→ **PAGE EXCERPT**:

If those changes are not happening you have not been worshiping, or you have been worshiping at a different altar.
Today we close this series still dealing with how we respond to people that mistreat us in view of His mercy. Because it is one thing to talk about love, it is another thing to live it when you are wronged.
It is one thing to speak about kindness, it is another thing to show it to someone who has made themselves your enemy. And this is where everything in us wants to push back.
That is because the natural response to evil is not goodness, it is retaliation. It is self-protection. It is creating distance. It is, at times, just quiet resentment that we justify because we were wronged.
But Paul does not lower the biblical standard to meet our instincts, he raises it to reflect Christ. As Scripture says,
5 Have this way of thinking in yourselves which was also in Christ Jesus,
So as he closes this section, he gives us one of the most countercultural commands in all of Scripture: We do not overcome evil by matching it. We overcome it by something the world does not understand: goodness.

→ **STUDY QUESTIONS**:
(A) Can you revise the sermon excerpt, everything from "It is one thing to speak" down to "we were wronged.", so that "retaliation" becomes "revenge"?
(B) Could you resume the sermon excerpt from the point where it ends?
You won't need the records here.

→ **RAW DATA**:
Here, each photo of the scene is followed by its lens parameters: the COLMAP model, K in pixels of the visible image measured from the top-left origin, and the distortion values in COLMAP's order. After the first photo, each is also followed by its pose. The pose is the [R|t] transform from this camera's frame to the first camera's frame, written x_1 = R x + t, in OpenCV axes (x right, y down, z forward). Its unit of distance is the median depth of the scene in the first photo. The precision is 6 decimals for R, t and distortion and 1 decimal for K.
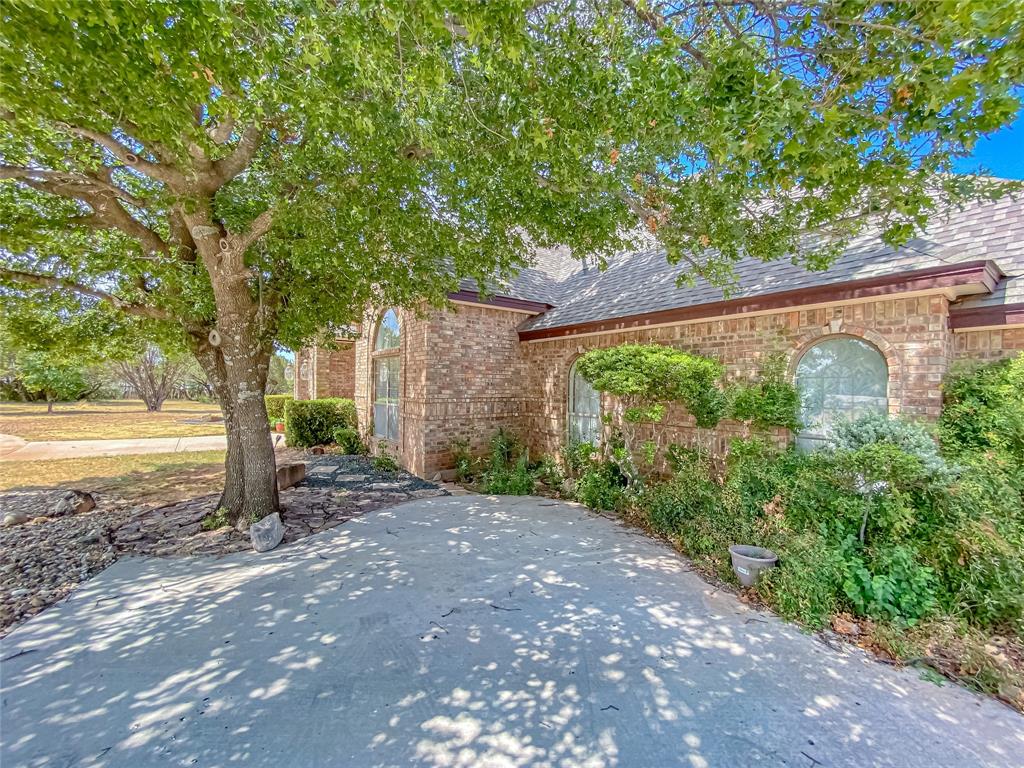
lens RADIAL K [[418.4, 0, 515.3], [0, 418.4, 382.6], [0, 0, 1]] dist [0.007894, -0.000161]
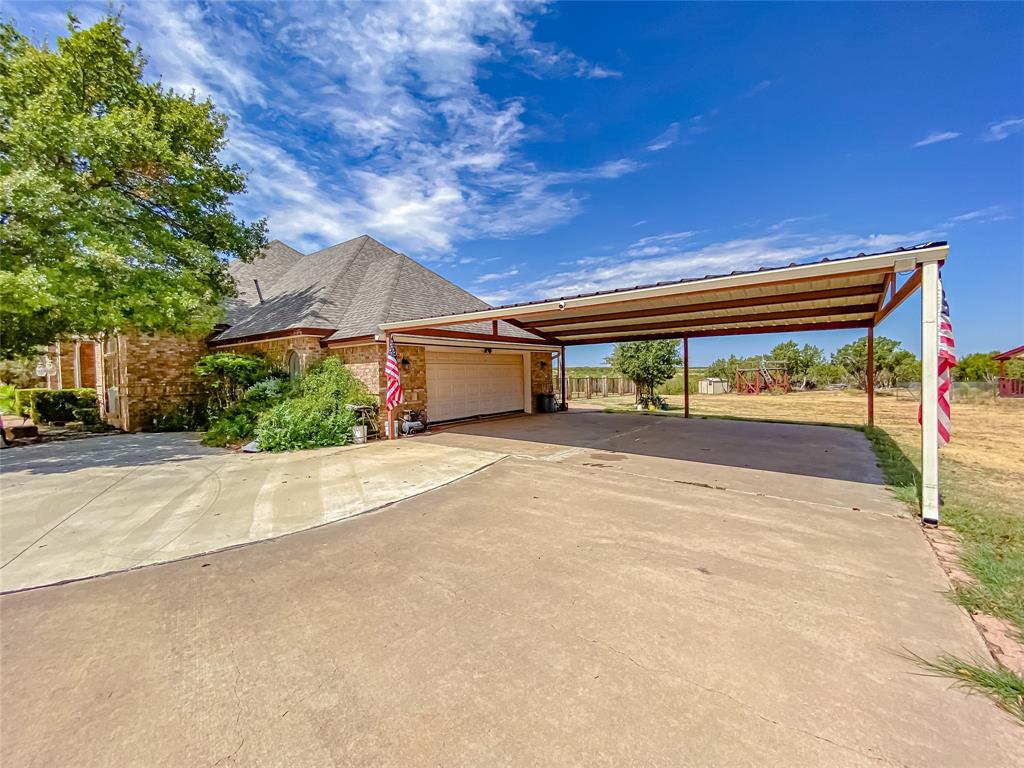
lens RADIAL K [[418.4, 0, 507.7], [0, 418.4, 384.9], [0, 0, 1]] dist [0.007894, -0.000161]
pose [[0.953680, -0.035578, 0.298712, 0.675642], [0.024959, 0.998916, 0.039292, 0.013039], [-0.299786, -0.030017, 0.953534, -0.981505]]
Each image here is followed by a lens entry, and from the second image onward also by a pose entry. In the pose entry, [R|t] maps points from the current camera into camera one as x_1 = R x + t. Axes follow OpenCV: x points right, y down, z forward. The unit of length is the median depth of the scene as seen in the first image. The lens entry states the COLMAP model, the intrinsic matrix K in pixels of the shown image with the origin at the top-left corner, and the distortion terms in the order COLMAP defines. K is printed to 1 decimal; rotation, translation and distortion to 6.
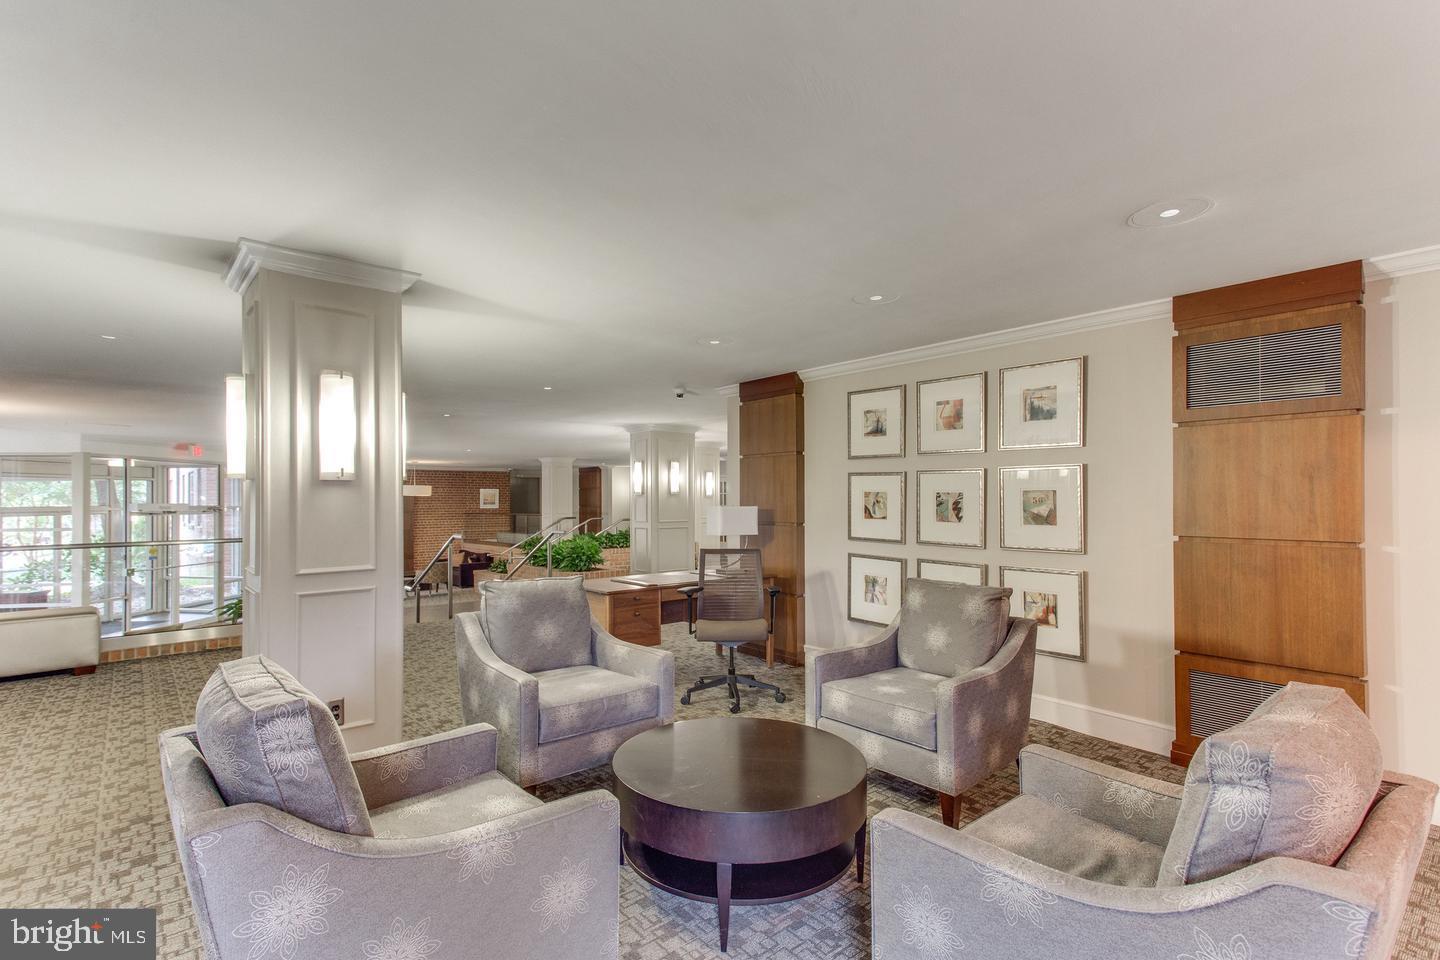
lens RADIAL K [[680.8, 0, 718.6], [0, 680.8, 489.4], [0, 0, 1]] dist [0.029759, 0.002526]
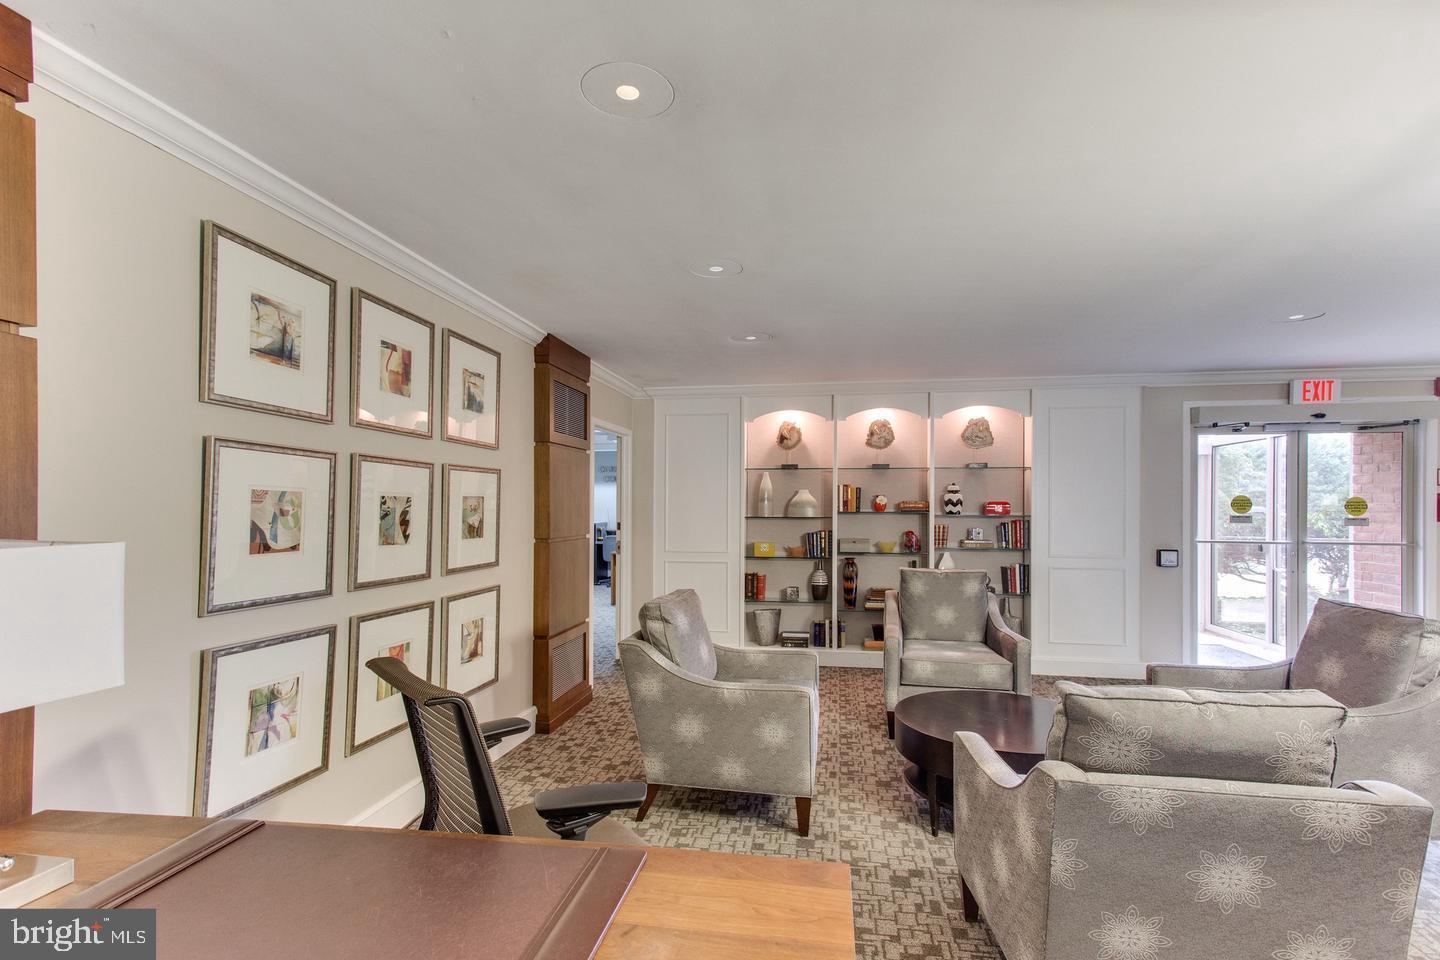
lens RADIAL K [[680.8, 0, 734.7], [0, 680.8, 500.3], [0, 0, 1]] dist [0.029759, 0.002526]
pose [[-0.647421, 0.003803, 0.762123, -0.307033], [-0.015431, 0.999717, -0.018097, 0.013764], [-0.761976, -0.023477, -0.647179, 1.094965]]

→ **RESULTS BY TASK**:
(A)
It is one thing to speak about kindness, it is another thing to show it to someone who has made themselves your enemy. And this is where everything in us wants to push back.
That is because the natural response to evil is not goodness, it is revenge. It is self-protection. It is creating distance. It is, at times, just quiet resentment that we justify because we were wronged.

(B)
Today we will discover that true worship is not proven in how we respond when life is easy, but in how we respond when we are wronged. (pray)
I. Worship Responds to Evil With Intentional Good(v. 20)
I. Worship Responds to Evil With Intentional Good(v. 20)
20 “But if your enemy is hungry, feed him, and if he is thirsty, give him a drink; for in so doing you will heap burning coals on his head.”
Overcoming evil with good can not remain an abstract idea and Paul makes sure of that. So he brings it to real tangible actions:
If your enemy is hungry feed him, if he is thirsty give him a drink. Notice that this is not a friend or a neighbor. This is not someone who is easy to love. It is an enemy.
This is the person who has opposed you, mistreated you, ridiculed you, spoken against you, wounded you, etc.
And Paul does not say avoid them, ignore them, or just forgive them internally, he says serve them.
This is intentional, active, costly goodness. It requires you to move toward the very person your flesh recoils from or at the very least tries to avoid.
It requires you to do good not when it is deserved, but precisely when it is not. Let’s be honest here, this is not natural. This is counterintuitive.
By nature we operate by a different logic: If you treat me well, I will treat you well. If you hurt me, I will distance myself from you, that is, if I don’t return the favor.
Neither of those responses belong the worshiper of the One and Only True God. Paul is calling us to a different way of living. One that reflects Christ. Jesus said,
27 “But I say to you who hear, love your enemies, do good to those who hate you,
I do not know when we started thinking that somehow this was optional or reserved for the super spiritual.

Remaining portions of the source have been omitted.